RICHARD THOMPSON: “The ’60 and ’70s continue to be musically of great interest to people. Although we thought it was very ordinary at the time, it does turn out to have been an exceptional period – a great musical crossroads. I thought I’d just chuck down some reminiscences before I popped my clogs, as they say. Not that I intend to any time soon!

“You think that you remember everything, but when you actually sit down and start to write, stuff comes out that you’d forgotten. I think it helped me, actually. There was a kind of catharsis in writing about that time, which was part joyous – as it is when you’re a teenager – and part painful. You forget about the painful stuff, but that mix is in there, and it was quite extraordinary to go back and really think about it.

“I suppose I was fortunate in the people I gravitated towards. Meeting Simon [Nicol] and Ashley [Hutchings], who became the core of Fairport, was a wonderful thing, and a crucial thing. Very early on, about 1967, I could tell we had some kind of musical future, even if it only lasted a year. That was good enough for me, and I could put off thinking about getting a real job until I was at least 22. Then when Sandy [Denny] joined, that made us a really good band – we felt this was actually something quite transcendental. All we wanted to do was play music to an audience, and it just happened to be that time when the floodgates were opened and so many bands could pass through. We felt that circumstances dragged us along. There was a musical explosion in London – so many different styles were emerging that you could play almost anything and be accepted. You could play folk-rock and be accepted by an audience that also listened to The Crazy World Of Arthur Brown and Pink Floyd. It was all just part of the hippie culture, this underground musical revolution.

“The scene was a real community – people would help each other out, lend each other gear, tow each other back down the M1. Now people say, ‘My God, you played with Hendrix?’ But at the time it didn’t seem that exceptional because he would jam with a lot of people. Musicians weren’t really celebrities back in those days; that came later.

“I had to be cajoled into starting the book, but once I started I really enjoyed the writing process. You can write a song in 10 minutes – I’m not saying it’s always that quick, but it’s a much swifter and less detailed process. You can be a lot more abstract and poetic in songwriting, you don’t have to fill in the gaps. Writing prose, you have to be more linear. It takes structure, more discipline. I tried to write for at least a few hours a day. And as much as I enjoyed the writing process, I hated the editorial process – handing it over to other people. Having not been edited ever as a songwriter, that came as a bit of a shock. Suddenly you have to justify yourself to other people!

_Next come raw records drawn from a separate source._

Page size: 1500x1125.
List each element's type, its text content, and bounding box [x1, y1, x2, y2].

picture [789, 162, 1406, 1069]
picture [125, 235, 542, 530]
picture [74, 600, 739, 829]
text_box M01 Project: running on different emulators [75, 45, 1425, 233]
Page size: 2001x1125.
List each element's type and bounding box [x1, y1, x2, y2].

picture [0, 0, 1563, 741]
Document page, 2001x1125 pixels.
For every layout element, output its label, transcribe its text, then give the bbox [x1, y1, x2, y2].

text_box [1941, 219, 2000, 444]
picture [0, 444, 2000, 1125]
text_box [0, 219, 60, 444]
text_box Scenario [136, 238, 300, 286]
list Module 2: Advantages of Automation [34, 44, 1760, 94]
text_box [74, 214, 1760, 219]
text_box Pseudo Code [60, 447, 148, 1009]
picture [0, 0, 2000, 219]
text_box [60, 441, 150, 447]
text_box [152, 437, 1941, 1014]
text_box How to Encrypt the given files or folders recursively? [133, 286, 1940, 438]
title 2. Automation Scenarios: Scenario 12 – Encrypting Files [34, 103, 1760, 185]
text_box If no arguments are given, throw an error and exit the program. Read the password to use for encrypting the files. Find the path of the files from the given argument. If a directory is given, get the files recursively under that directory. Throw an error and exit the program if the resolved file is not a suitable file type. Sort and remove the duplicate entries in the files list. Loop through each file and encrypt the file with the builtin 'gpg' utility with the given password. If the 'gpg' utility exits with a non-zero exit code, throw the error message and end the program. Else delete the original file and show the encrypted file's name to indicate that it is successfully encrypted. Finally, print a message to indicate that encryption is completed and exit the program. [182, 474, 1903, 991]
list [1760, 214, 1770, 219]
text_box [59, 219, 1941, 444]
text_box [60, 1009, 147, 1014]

“There are a couple of songs I’ve written since finishing the book that seem to be reflective of that time period. I often refer back to earlier times because songwriting is almost a decoding of your own life. So I’ve done a couple of things that have been, I suppose, brought up by the process. I don’t know about laid to rest, that sounds a bit too final – or pretentious! But it’s helped me to put some events from the ’60s and ’70s into perspective.”